Przejdź do zawartości

Strona:PL Dumas - Trzej muszkieterowie (tłum. Sierosławski).djvu/773

Z Wikiźródeł, wolnej biblioteki
Ta strona została przepisana.

— Złoto, o ile je posiadasz.
— Owszem; na szczęście, pozostawiono mi to, co miałam przy sobie.
— Tem lepiej. Ja bowiem wydałem wszystkie swoje pieniądze na wynajęcie barki.

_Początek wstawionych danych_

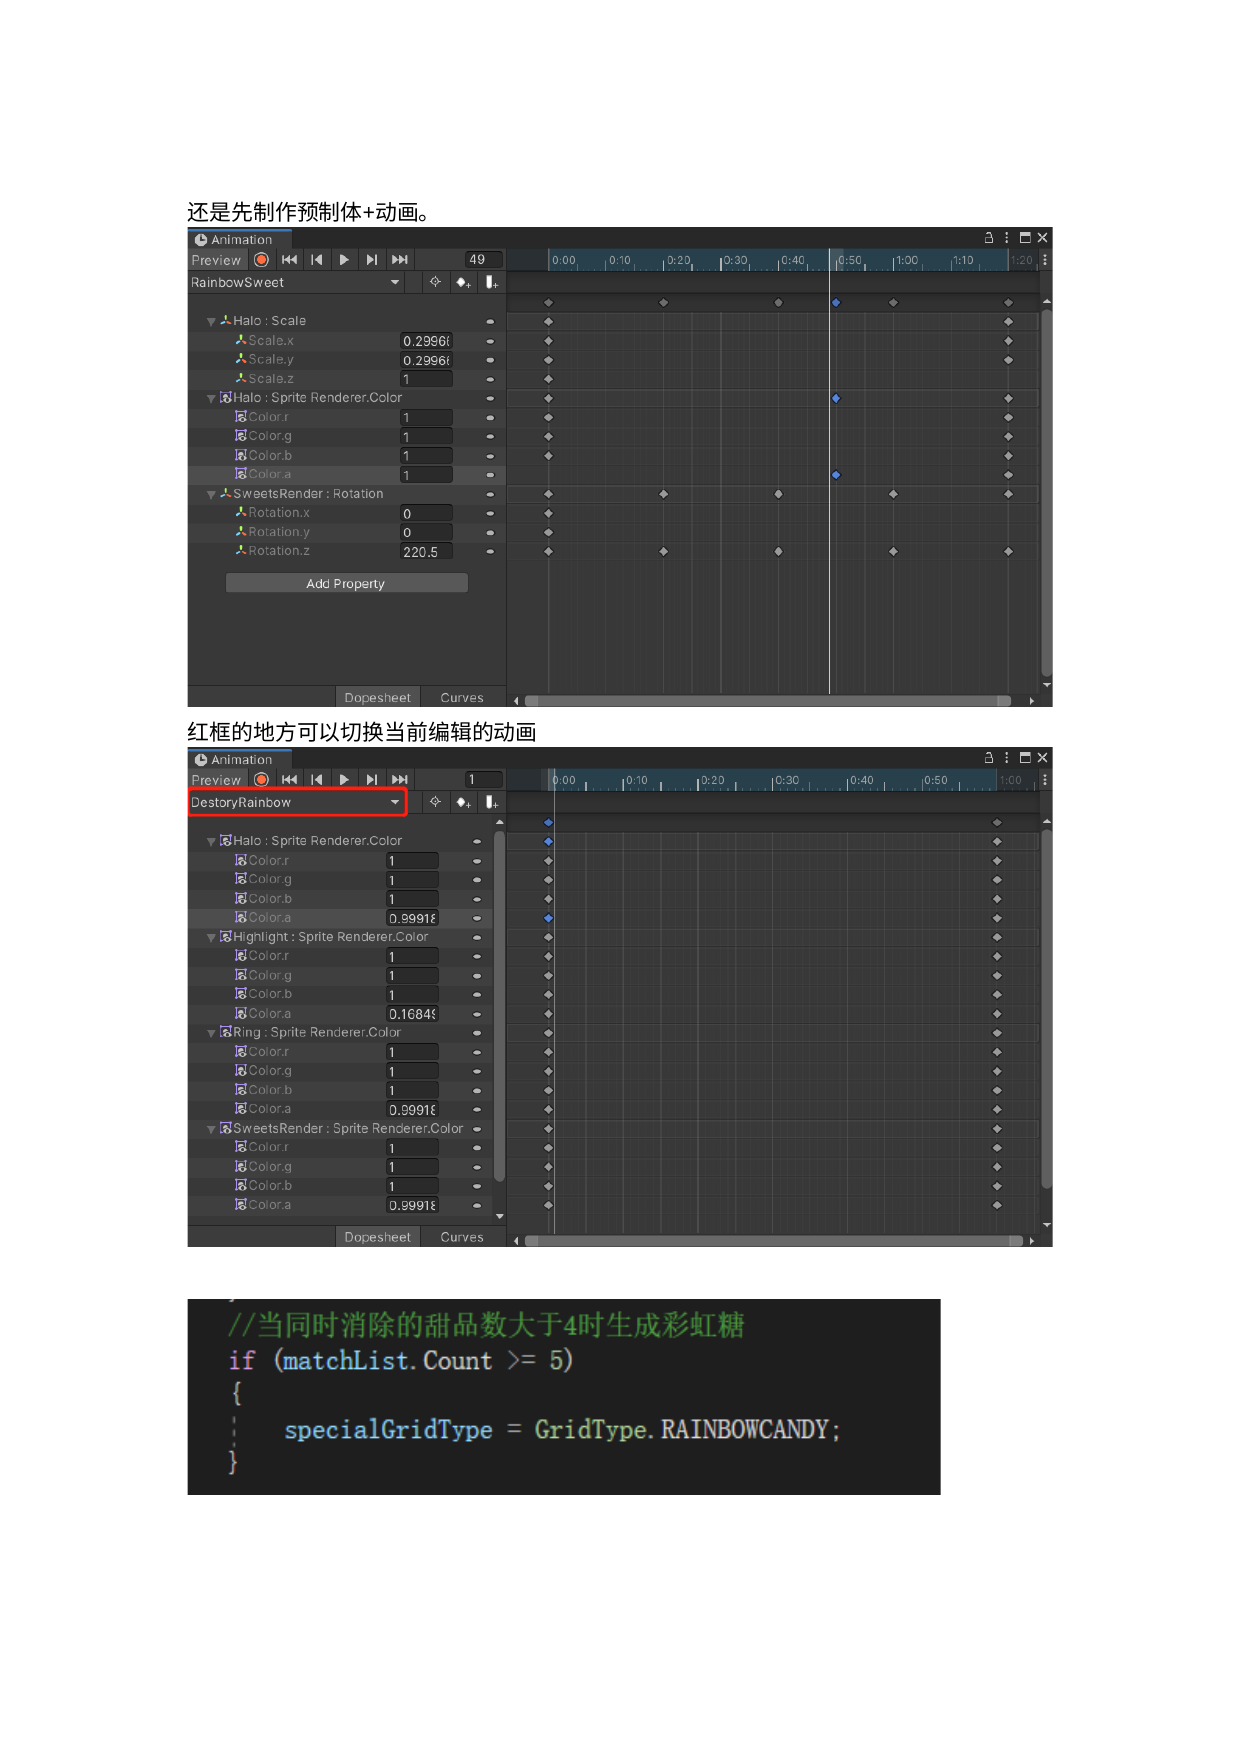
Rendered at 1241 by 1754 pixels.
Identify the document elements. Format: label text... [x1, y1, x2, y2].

text 还是先制作预制体+动画。 [187, 194, 1053, 227]
picture [187, 1299, 941, 1495]
picture [187, 227, 1053, 707]
text 红框的地方可以切换当前编辑的动画 [187, 714, 1053, 747]
picture [187, 747, 1053, 1247]
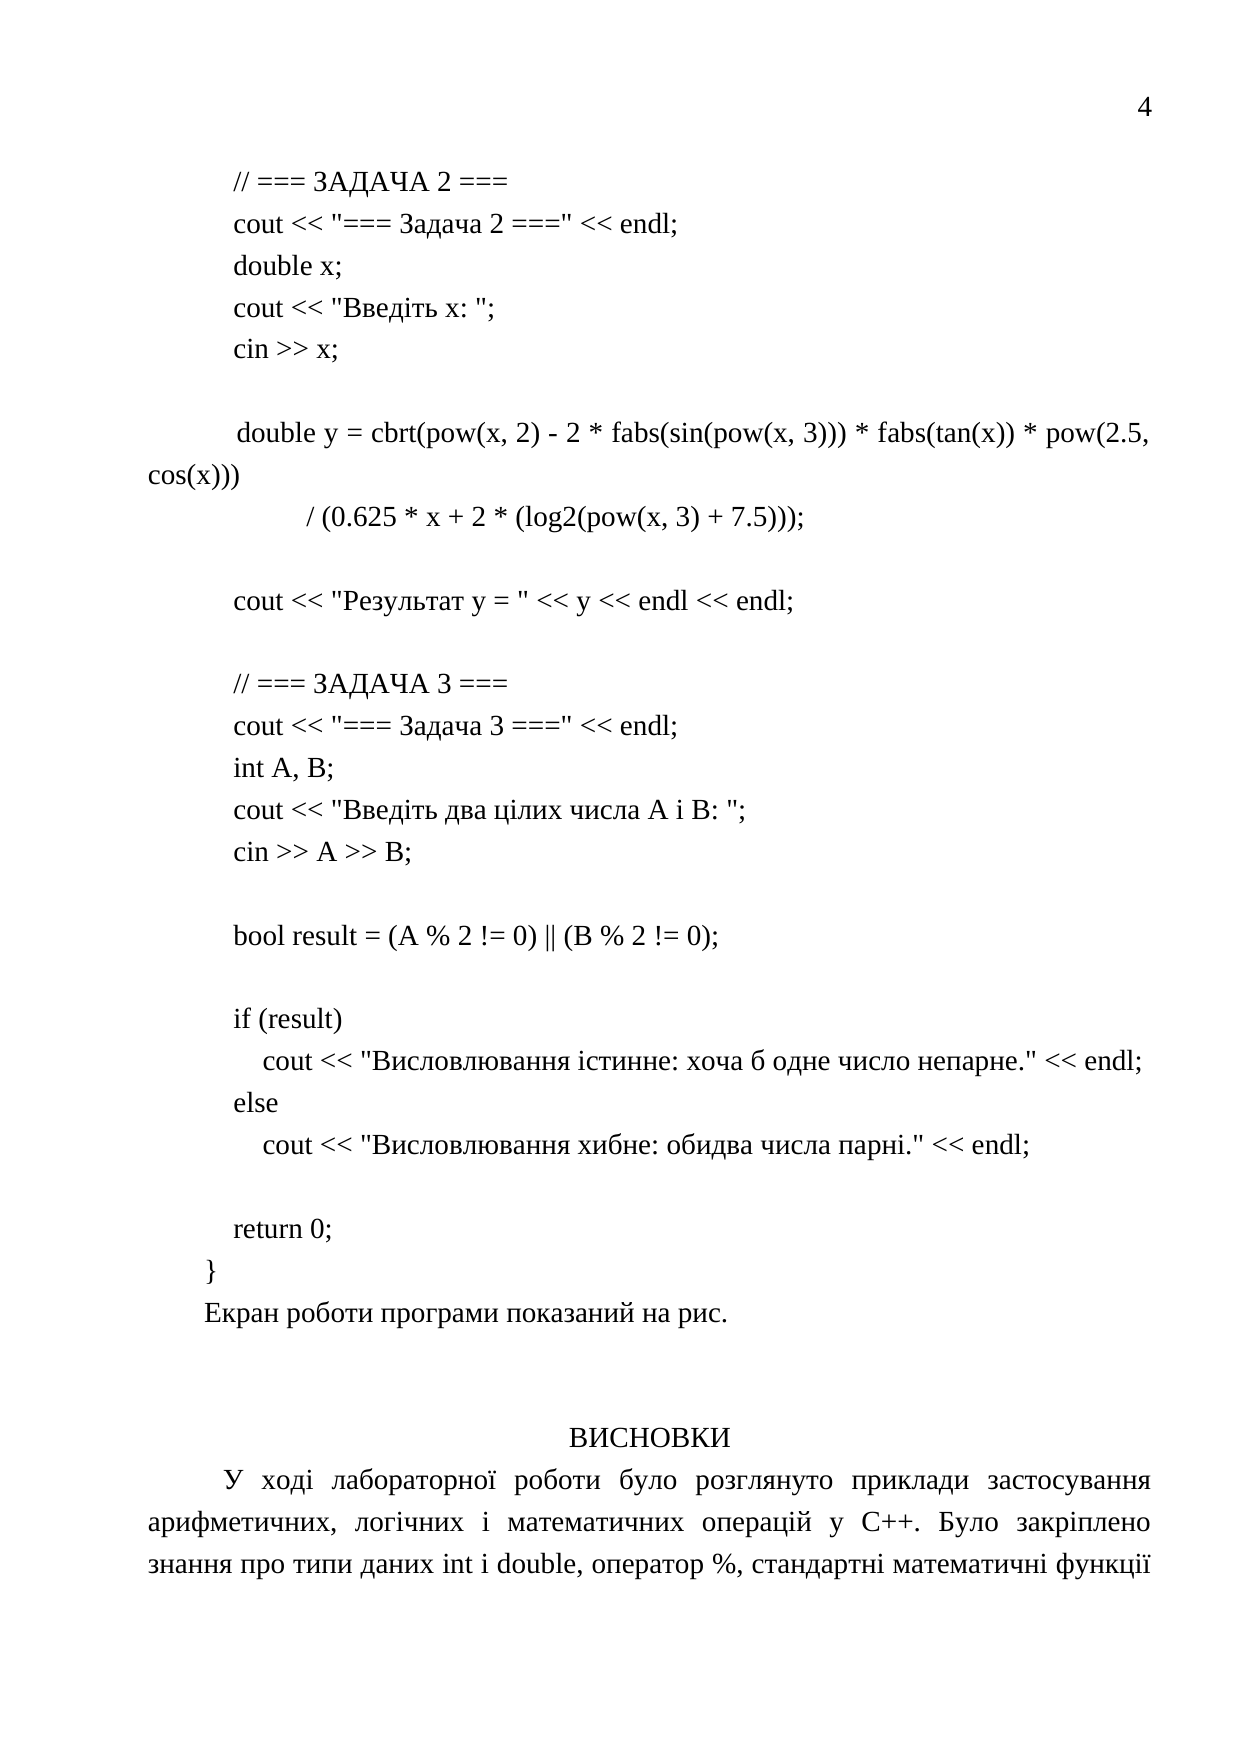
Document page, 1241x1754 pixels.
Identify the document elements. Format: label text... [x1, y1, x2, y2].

— Weź więc to — rzekła milady, podając mu kieskę, pełną luidorów.
Felton wziął woreczek i rzucił go na dół pod mur.
— A teraz chodź — rzekł cicho.
— Jestem gotowa.
I milady stanęła na krześle, a przesunąwszy się do połowy ciała przez otwór, spostrzegła, że młody oficer wisi nad przepaścią na sznurowej drabince.
Na ten widok dreszcz wstrząsnął nią całą. Poraz pierwszy w życiu ulękła się, jak prawdziwa kobieta.

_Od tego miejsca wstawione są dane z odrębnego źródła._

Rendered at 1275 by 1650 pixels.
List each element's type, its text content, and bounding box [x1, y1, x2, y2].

— Spodziewałem się tego — rzekł Felton, dostrzegłszy trwogę w oczach milady.
— To nic, to nic! — szeptała, — zejdę z zamkniętemi oczyma.
— Czy ufasz mi całkowicie? — spytał Felton.
— Och! pytasz jeszcze?!
— Daj mi więc ręce i złóż nakrzyż.
Milady podała ręce, a Felton związał je w kostkach chustką i następnie powyżej chustki sznurem.
— Poco to? — zapytała milady, zdziwiona.
— Zarzuć mi teraz ręce na szyję i nie obawiaj się niczego.
— Ach, Feltonie! stracisz równowagę, i oboje runiemy w przepaść.
— Bądź spokojna; jestem marynarzem.
Nie było chwili do stracenia. Milady założyła ręce na szyję młodego człowieka i pozwoliła mu wyciągnąć się przez okno.
Felton powoli, krok za krokiem, począł schodzić po drabince ze swym żywym ciężarem, a huragan bujał ich ciałami w powietrzu.
Nagle młody oficer zatrzymał się.
— Co się stało? — zapytała milady.
— Cicho! — szepnął Felton. — Słyszę odgłos czyichś kroków.